The objective is to parse the record of executed fellons in texas AND their last statement, and insert only the Execution Number (which already grants a primary key), the year of the execution, perhaps the age, and the content of their last statement in a SQLite database, with the purpose of assigning a 0 or 1 to each row, based on the length (eloquency indicator) of the felons, and make a yearly histogram of the assigned 0s and 1s.
@baduke was very kind to help me with the parsing part, resulting in a CSV file. However, My attempts to 'transplant' the CSV to a sqlite file have failed
ATTEMPT 1, with credits to of @Brian of StackOverflow
import csv
import sqlite3
conn = sqlite3.connect('ExecDDBB.sqlite')
cur = conn.cursor()
#Execution,Offender Information,Last Statement URL,Last Name,First Name,TDCJNumber,Age,Date,Race,County,Last Statement
cur.execute('''CREATE TABLE IF NOT EXISTS RAWCSV
(Execution INTEGER PRIMARY KEY, Offender_Information TEXT UNIQUE, Last_Statement_URL TEXT UNIQUE, Last_Name TEXT, First_Name TEXT, TDCJNUmber INTEGER, Age INTEGER, Date TEXT, Race TEXT, County TEXT, Last_Statement TEXT)''')

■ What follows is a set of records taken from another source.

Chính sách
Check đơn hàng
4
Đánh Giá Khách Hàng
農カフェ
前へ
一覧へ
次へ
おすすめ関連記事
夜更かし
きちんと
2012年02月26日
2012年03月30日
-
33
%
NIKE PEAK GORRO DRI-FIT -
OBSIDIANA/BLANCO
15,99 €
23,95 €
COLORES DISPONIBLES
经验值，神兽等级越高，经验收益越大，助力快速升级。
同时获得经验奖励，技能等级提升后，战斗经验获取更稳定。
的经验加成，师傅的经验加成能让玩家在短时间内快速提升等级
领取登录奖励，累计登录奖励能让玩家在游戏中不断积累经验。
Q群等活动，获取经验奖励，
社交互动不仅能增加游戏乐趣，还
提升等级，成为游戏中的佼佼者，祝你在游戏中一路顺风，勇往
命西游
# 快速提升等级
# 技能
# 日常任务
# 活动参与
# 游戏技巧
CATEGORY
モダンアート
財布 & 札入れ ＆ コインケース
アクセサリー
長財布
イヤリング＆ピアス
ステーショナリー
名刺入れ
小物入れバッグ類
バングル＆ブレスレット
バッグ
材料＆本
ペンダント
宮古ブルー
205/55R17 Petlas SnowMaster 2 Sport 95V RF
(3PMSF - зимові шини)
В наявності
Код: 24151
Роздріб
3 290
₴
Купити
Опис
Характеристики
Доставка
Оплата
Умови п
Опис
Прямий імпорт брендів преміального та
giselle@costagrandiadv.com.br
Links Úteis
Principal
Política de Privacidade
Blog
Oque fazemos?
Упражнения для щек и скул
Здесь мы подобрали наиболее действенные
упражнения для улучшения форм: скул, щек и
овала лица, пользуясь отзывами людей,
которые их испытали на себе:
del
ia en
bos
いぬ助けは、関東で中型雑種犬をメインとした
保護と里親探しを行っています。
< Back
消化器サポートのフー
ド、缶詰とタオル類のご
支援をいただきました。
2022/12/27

with open ('offenders_data.csv', 'r') as f:
reader = csv.reader(f)
columns = next(reader)
query = 'insert into RAWCSV({0}) values ({1})'
query = query.format(','.join(columns), ','.join('?' * len(columns)))
for data in reader:
cur.execute(query, data)
cur.commit()
which gives me the error:
Traceback (most recent call last):
File "D:\Dropbox\Currículum Vitae\py4e\Capstone\CSVtoSQL(table9).py", line 14, in <module>
columns = next(reader)
File "C:\Users\Javier López\AppData\Local\Programs\Python\Python39\lib\encodings\cp1252.py", line 23, in decode
return codecs.charmap_decode(input,self.errors,decoding_table)[0]
UnicodeDecodeError: 'charmap' codec can't decode byte 0x9d in position 4917: character maps to <undefined>
ATTEMPT 2 credit to mr. lordvan this page
import csv, uuid, dataset
import sqlite3
conn = sqlite3.connect('ExecDDBB.sqlite')
cur = conn.cursor()
#Execution,Offender Information,Last Statement URL,Last Name,First Name,TDCJNumber,Age,Date,Race,County,Last Statement
cur.execute('''CREATE TABLE IF NOT EXISTS RAWCSV
(Execution INTEGER PRIMARY KEY, Offender_Information TEXT UNIQUE, Last_Statement_URL TEXT UNIQUE, Last_Name TEXT, First_Name TEXT, TDCJNUmber INTEGER, Age INTEGER, Date TEXT, Race TEXT, County TEXT, Last_Statement TEXT)''')
def csv2dataset(fin, fout):
with open(fin, 'r') as finp:
inpdata = csv.DictReader(finp)
db = dataset.connect('sqlite:///' + fout)
table = db['RAWCSV']
for contact in inpdata:
contact['uuid'] = uuid.uuid4().hex
contact['verified'] = False
table.insert(contact)
if __name__ == '__main__':
csv2dataset('offenders_data.csv', 'ExecDDBB.sqlite')
cur.close()
which in turn gives me the following error
Traceback (most recent call last):
File "D:\Dropbox\Currículum Vitae\py4e\Capstone\CSVtoSQL(table9).py", line 23, in <module>
csv2dataset('offenders_data.csv', 'ExecDDBB.sqlite')
File "D:\Dropbox\Currículum Vitae\py4e\Capstone\CSVtoSQL(table9).py", line 17, in csv2dataset
for contact in inpdata:
File "C:\Users\Javier López\AppData\Local\Programs\Python\Python39\lib\csv.py", line 110, in __next__
self.fieldnames
File "C:\Users\Javier López\AppData\Local\Programs\Python\Python39\lib\csv.py", line 97, in fieldnames
self._fieldnames = next(self.reader)
File "C:\Users\Javier López\AppData\Local\Programs\Python\Python39\lib\encodings\cp1252.py", line 23, in decode
return codecs.charmap_decode(input,self.errors,decoding_table)[0]
UnicodeDecodeError: 'charmap' codec can't decode byte 0x9d in position 4917: character maps to <undefined>
My idea is to transfer all the CSV content into a table called RAWCSV (or something similar), and then I would duplicate the table, drop the tables I'm not really interested in, and then proceed to clip the date to get just the year, and assign the length indicator. Afterwards I would run another program to create the histogram.
Any suggestions, or help with the debugging, please?